- INSTRUCTIONS FOR THE TASK
Reproduce the stretch from the start of the items through the line containing "Dot at: (321, 326)", substituting "camera" for every "pose" and leaving everything else unchanged.

§ §

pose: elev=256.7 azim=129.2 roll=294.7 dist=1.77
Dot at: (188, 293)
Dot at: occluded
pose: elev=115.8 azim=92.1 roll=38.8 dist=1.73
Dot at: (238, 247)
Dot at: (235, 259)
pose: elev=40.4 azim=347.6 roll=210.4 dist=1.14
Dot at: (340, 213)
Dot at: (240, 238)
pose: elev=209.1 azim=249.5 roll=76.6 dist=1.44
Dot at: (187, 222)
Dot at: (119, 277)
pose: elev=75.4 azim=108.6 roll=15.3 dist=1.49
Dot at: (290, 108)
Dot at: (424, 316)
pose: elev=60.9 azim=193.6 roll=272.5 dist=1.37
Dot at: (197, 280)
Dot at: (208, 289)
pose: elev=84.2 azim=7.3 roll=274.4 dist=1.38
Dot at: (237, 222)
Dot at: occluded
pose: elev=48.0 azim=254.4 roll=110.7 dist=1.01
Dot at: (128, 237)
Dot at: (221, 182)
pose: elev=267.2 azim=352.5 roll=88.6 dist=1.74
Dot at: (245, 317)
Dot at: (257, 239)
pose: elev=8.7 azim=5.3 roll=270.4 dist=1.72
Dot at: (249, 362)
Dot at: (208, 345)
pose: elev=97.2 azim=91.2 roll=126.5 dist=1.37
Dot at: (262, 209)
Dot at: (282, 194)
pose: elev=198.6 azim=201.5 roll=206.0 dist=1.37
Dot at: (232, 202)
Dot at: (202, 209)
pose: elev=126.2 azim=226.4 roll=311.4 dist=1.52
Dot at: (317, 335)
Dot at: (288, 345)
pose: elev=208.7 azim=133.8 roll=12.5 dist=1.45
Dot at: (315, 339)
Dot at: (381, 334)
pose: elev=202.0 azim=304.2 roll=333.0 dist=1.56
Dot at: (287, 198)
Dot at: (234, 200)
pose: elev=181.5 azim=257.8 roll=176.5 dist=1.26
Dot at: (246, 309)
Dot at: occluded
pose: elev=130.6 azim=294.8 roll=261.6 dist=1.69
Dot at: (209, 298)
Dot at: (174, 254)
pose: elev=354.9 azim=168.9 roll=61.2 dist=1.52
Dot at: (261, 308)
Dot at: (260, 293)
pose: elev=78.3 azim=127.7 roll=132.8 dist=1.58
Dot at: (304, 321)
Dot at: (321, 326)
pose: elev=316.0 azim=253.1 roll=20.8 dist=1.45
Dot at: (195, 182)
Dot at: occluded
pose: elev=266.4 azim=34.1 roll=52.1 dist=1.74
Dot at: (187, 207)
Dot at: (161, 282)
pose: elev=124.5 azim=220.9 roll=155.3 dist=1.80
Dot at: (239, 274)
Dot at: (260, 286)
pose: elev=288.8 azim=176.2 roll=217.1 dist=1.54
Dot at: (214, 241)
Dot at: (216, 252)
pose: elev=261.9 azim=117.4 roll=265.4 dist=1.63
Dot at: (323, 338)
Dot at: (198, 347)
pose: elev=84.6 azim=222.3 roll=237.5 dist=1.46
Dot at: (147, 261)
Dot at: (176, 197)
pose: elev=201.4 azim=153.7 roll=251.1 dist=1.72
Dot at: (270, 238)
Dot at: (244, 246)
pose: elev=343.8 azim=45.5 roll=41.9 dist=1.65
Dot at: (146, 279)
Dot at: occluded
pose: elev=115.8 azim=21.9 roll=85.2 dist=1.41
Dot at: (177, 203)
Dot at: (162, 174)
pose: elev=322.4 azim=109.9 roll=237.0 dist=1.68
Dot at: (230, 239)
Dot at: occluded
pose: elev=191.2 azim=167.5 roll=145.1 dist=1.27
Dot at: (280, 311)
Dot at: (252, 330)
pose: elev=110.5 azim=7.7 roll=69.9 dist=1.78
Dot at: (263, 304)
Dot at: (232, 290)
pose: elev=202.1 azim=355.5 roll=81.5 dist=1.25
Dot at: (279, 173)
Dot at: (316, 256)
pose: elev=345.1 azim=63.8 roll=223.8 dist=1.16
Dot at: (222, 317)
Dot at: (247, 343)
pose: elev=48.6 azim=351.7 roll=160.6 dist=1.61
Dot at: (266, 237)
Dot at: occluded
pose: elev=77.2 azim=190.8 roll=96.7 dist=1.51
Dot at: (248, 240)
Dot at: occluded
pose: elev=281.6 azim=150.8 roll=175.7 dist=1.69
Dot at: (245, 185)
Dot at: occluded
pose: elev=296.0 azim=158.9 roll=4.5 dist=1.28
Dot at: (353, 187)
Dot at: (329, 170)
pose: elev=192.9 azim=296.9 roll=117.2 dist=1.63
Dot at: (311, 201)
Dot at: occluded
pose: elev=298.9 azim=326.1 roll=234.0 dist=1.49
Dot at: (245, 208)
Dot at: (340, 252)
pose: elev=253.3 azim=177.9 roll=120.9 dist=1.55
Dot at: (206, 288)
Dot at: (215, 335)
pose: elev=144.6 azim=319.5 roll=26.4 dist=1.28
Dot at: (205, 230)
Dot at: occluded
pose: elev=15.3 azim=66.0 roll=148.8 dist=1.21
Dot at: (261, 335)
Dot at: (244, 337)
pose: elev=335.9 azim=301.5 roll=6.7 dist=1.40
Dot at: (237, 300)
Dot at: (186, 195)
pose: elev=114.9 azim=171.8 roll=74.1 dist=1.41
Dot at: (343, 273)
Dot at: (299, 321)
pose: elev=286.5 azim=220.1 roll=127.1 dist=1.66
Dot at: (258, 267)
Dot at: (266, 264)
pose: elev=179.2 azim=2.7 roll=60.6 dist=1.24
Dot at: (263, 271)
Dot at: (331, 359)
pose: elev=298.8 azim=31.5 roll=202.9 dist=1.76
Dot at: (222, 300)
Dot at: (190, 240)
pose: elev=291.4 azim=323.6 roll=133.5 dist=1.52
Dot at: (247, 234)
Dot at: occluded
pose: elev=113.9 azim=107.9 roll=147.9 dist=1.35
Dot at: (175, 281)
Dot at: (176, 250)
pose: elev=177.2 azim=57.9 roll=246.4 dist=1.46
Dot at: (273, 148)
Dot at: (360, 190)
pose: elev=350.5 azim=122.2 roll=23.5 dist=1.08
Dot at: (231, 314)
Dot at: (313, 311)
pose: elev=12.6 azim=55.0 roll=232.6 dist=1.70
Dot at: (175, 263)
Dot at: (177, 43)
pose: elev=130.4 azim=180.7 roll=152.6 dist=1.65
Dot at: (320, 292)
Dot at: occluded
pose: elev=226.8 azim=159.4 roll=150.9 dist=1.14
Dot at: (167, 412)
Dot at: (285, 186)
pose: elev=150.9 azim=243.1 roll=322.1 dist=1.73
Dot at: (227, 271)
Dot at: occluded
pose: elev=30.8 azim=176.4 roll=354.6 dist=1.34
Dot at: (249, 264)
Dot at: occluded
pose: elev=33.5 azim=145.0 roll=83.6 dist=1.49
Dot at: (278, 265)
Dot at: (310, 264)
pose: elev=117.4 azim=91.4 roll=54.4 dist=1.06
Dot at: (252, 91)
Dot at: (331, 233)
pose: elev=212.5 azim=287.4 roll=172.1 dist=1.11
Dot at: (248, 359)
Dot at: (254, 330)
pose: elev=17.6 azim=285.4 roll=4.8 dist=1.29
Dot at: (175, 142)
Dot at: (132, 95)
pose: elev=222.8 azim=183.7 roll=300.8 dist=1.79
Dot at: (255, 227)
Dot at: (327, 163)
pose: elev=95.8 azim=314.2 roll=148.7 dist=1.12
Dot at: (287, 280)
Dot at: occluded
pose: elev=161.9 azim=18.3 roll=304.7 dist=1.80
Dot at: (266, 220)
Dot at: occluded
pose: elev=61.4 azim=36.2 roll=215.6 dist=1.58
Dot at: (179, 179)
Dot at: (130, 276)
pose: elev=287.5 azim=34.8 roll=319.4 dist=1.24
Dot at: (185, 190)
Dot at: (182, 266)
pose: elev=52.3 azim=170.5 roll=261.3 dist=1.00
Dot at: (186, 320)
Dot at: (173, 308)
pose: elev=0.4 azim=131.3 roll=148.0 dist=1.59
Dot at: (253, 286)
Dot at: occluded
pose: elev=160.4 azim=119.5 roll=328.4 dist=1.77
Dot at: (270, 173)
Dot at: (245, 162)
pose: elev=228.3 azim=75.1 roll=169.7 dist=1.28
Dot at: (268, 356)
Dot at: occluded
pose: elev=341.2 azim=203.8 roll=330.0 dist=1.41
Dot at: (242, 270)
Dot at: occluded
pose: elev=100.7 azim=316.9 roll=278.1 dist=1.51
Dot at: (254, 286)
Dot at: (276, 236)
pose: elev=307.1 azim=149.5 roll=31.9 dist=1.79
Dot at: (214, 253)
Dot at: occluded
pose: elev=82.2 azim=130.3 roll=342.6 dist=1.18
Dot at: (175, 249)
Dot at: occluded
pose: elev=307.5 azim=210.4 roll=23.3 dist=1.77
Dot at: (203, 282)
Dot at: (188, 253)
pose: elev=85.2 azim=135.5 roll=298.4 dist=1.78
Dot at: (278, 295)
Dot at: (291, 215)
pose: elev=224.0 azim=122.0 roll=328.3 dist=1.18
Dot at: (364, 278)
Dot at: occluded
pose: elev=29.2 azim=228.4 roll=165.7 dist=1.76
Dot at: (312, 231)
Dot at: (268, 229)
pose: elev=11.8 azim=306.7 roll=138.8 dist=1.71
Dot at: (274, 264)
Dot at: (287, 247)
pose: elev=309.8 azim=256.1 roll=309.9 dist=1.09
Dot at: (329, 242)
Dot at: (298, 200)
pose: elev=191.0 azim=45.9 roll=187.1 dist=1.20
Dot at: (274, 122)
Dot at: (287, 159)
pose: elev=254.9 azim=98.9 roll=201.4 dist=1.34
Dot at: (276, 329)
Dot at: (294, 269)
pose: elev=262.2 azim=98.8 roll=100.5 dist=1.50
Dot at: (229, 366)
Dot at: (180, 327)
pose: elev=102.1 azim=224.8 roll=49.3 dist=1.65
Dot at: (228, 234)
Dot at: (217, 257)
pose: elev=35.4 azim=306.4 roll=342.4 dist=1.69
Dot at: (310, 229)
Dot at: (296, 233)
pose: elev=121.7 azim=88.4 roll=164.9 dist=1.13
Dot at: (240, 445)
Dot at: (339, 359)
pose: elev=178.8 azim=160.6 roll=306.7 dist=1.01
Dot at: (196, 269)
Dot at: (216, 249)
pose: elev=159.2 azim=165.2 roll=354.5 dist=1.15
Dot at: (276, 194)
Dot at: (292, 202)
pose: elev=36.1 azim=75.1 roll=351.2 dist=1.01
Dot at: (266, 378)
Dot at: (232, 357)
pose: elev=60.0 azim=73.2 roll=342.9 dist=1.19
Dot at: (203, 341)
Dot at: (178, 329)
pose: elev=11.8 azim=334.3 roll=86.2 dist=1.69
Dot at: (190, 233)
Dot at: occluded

§ §

- SOLUTION
camera: elev=256.7 azim=129.2 roll=294.7 dist=1.77
Dot at: (188, 293)
Dot at: occluded
camera: elev=115.8 azim=92.1 roll=38.8 dist=1.73
Dot at: (238, 247)
Dot at: (235, 259)
camera: elev=40.4 azim=347.6 roll=210.4 dist=1.14
Dot at: (340, 213)
Dot at: (240, 238)
camera: elev=209.1 azim=249.5 roll=76.6 dist=1.44
Dot at: (187, 222)
Dot at: (119, 277)
camera: elev=75.4 azim=108.6 roll=15.3 dist=1.49
Dot at: (290, 108)
Dot at: (424, 316)
camera: elev=60.9 azim=193.6 roll=272.5 dist=1.37
Dot at: (197, 280)
Dot at: (208, 289)
camera: elev=84.2 azim=7.3 roll=274.4 dist=1.38
Dot at: (237, 222)
Dot at: occluded
camera: elev=48.0 azim=254.4 roll=110.7 dist=1.01
Dot at: (128, 237)
Dot at: (221, 182)
camera: elev=267.2 azim=352.5 roll=88.6 dist=1.74
Dot at: (245, 317)
Dot at: (257, 239)
camera: elev=8.7 azim=5.3 roll=270.4 dist=1.72
Dot at: (249, 362)
Dot at: (208, 345)
camera: elev=97.2 azim=91.2 roll=126.5 dist=1.37
Dot at: (262, 209)
Dot at: (282, 194)
camera: elev=198.6 azim=201.5 roll=206.0 dist=1.37
Dot at: (232, 202)
Dot at: (202, 209)
camera: elev=126.2 azim=226.4 roll=311.4 dist=1.52
Dot at: (317, 335)
Dot at: (288, 345)
camera: elev=208.7 azim=133.8 roll=12.5 dist=1.45
Dot at: (315, 339)
Dot at: (381, 334)
camera: elev=202.0 azim=304.2 roll=333.0 dist=1.56
Dot at: (287, 198)
Dot at: (234, 200)
camera: elev=181.5 azim=257.8 roll=176.5 dist=1.26
Dot at: (246, 309)
Dot at: occluded
camera: elev=130.6 azim=294.8 roll=261.6 dist=1.69
Dot at: (209, 298)
Dot at: (174, 254)
camera: elev=354.9 azim=168.9 roll=61.2 dist=1.52
Dot at: (261, 308)
Dot at: (260, 293)
camera: elev=78.3 azim=127.7 roll=132.8 dist=1.58
Dot at: (304, 321)
Dot at: (321, 326)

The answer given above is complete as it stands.